Three to five projects. Few enough such that those he selects will stand out -- letting him take some credit and get some bang for his buck -- and so he can at the same time gesture to all the others and say, "Well, we're having some financial trouble. I have no problem being the responsible one."

In fact, now that he's read this, he's probably only going to pick two. (Allow me to humbly submit that it's probably time to get our arms around the uniquely challenging South Side situation.)

Then comes veto-override time -- and unless some votes switch over because they've been successfully jimmied and finagled with those two-by-fours -- it's on to the new year's business.

##

And what will this year bring? It's hard to say. If we're looking at the pension problem, there really isn't much to be done on the city level, that is until we run out of money again. We can refinance a bond here and there, maybe. We can lobby the State to deregulate how we might provide for our workers' retirement needs, but we'd have to contend with those who wonder why anybody with any competence would want to work at government salaries without the promise of an old-fashioned pension.

I suppose we could take up the suggestion to piggy-back on the state pension agency's own professional fund management in a way that preserves our baseline local autonomy. That'd be sweet.

There are at least a couple of development projects in the pipeline to look after. The Hill District. The Allegheny Riverfront. Fun, fun, fun as always -- dealing with the Planning Commission and the URA and the SEA shrugging and pointing at one other and the state DCED.

Council should have its own legal officer before too long. That will spice up anything that already happens to be on the table, but shouldn't offer anything new.

There's an election. Although I'm a fan of those, these do not typically focus minds on lasting reform in the near-term.

So I really don't know what we're going to be talking about. Which is weird, because this Harris majority, they have a full year in the open field to run wild (and probably only one full year) and do their best to be change agents. When they can manage it, they can even become the Dowd Super Mecha-majority and absolutely clean house -- that is, clean house of whatever it is that is available to them.

Which is precious little. Authorities are authorities, commissions are commissions, the treasury is the treasury. Even simple funding requests can be ignored about as easily as any old weakly-constructed new law or ordinance.

Maybe the Post-Gazette is on to something with its suggestion to look at the Charter. Not in terms of recall elections -- it is my opinion we get enough elections here, and are not in conspicuous need of any further public attentions paid to job-retention. (It is also my opinion that if Ravenstahl should be faulted for anything in the last cycle, it can only be for not being persuasive and savvy enough to get his infrastructure lease deal passed -- a deal which ultimately will pass in some form in some fast-approaching era. I'm not sold on the notion that Takeover-Avoidance-By-Shenanigans was the best move for the city, nor were any of the other Band-Aids, yet I can understand how he got pressured into allowing the dratted thing to occur only after appropriate stringent objections.)

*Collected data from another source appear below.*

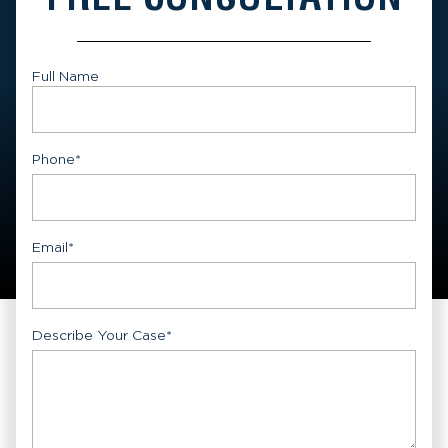
Full Name
First
Phone
*
Email
*
Describe Your Case
*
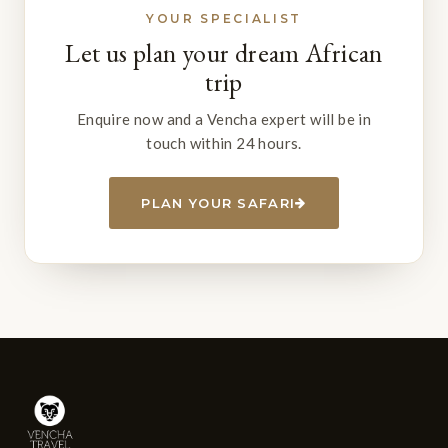
YOUR SPECIALIST
Let us plan your dream African
trip
Enquire now and a Vencha expert will be in
touch within 24 hours.
PLAN YOUR SAFARI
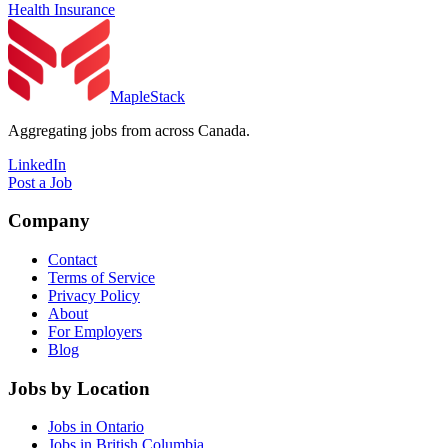
Health Insurance
MapleStack
Aggregating jobs from across Canada.
LinkedIn
Post a Job
Company
Contact
Terms of Service
Privacy Policy
About
For Employers
Blog
Jobs by Location
Jobs in Ontario
Jobs in British Columbia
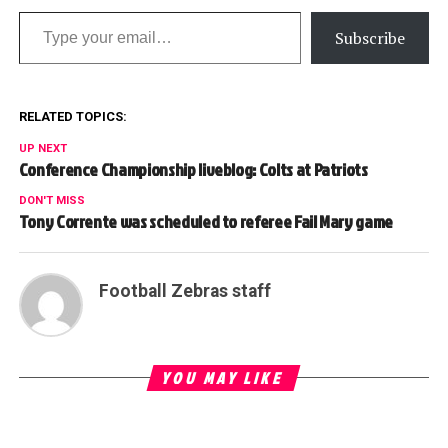
Type your email…
Subscribe
RELATED TOPICS:
UP NEXT
Conference Championship liveblog: Colts at Patriots
DON'T MISS
Tony Corrente was scheduled to referee Fail Mary game
Football Zebras staff
YOU MAY LIKE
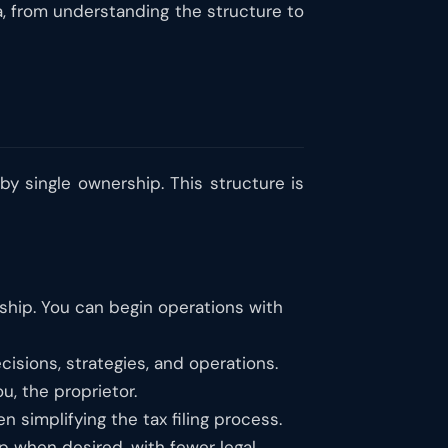
a, from understanding the structure to
by single ownership. This structure is
orship. You can begin operations with
sions, strategies, and operations.
u, the proprietor.
en simplifying the tax filing process.
ip when desired, with fewer legal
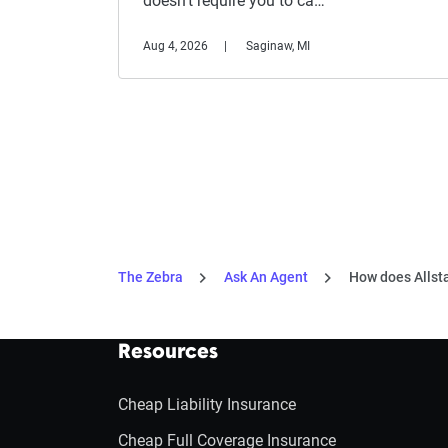
doesn't require you to ca…
Aug 4, 2026
Saginaw, MI
The Zebra
Ask An Agent
How does Allsta
Resources
Cheap Liability Insurance
Cheap Full Coverage Insurance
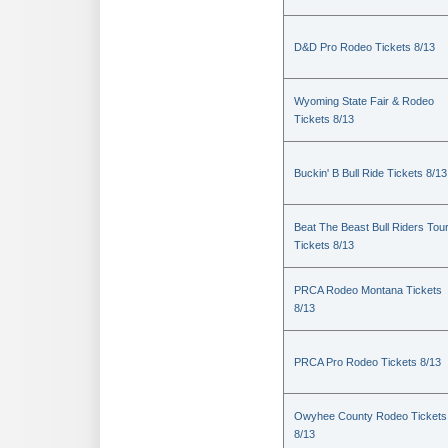
D&D Pro Rodeo Tickets 8/13
Wyoming State Fair & Rodeo
Tickets 8/13
Buckin' B Bull Ride Tickets 8/13
Beat The Beast Bull Riders Tou
Tickets 8/13
PRCA Rodeo Montana Tickets
8/13
PRCA Pro Rodeo Tickets 8/13
Owyhee County Rodeo Tickets
8/13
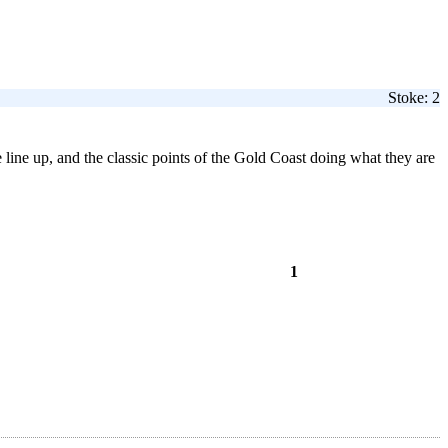
Stoke: 2
 line up, and the classic points of the Gold Coast doing what they are
1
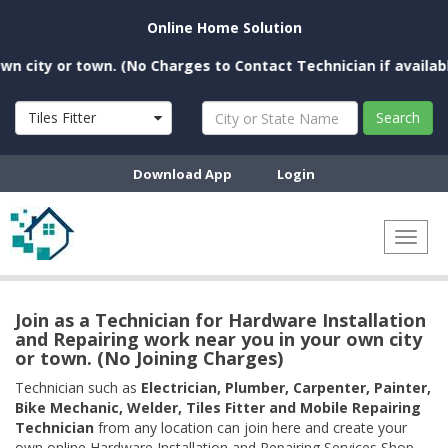
Online Home Solution
ity or town. (No Charges to Contact Technician if available n
Tiles Fitter
Search
Download App
Login
Toggl
naviga
Join as a Technician for Hardware Installation
and Repairing work near you in your own city
or town. (No Joining Charges)
Technician such as
Electrician, Plumber, Carpenter, Painter,
Bike Mechanic, Welder, Tiles Fitter and Mobile Repairing
Technician
from any location can join here and create your
own online Hardware Installation and Repairing Services Shop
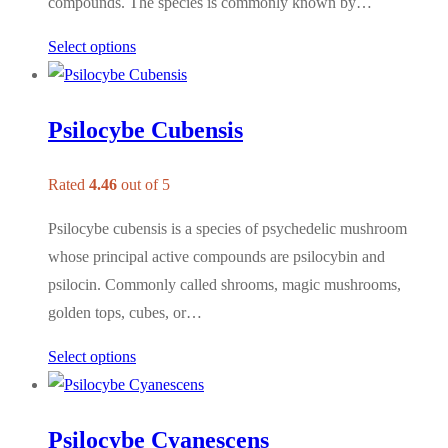
compounds. The species is commonly known by…
Select options
Psilocybe Cubensis
Rated
4.46
out of 5
Psilocybe cubensis is a species of psychedelic mushroom
whose principal active compounds are psilocybin and
psilocin. Commonly called shrooms, magic mushrooms,
golden tops, cubes, or…
Select options
Psilocybe Cyanescens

However, Pittsburgh is structured as a strong-mayor government -- and maybe if society and governance is terribly complex, and the pooling and accumulation of power is what it is, then we should look at becoming a slightly less strong-mayor government? Anyone? I heard one place to start is by looking at requiring votes of Council to approve the removal of city department heads and maybe even some commission and authority board members, for example. We could start by researching best practices.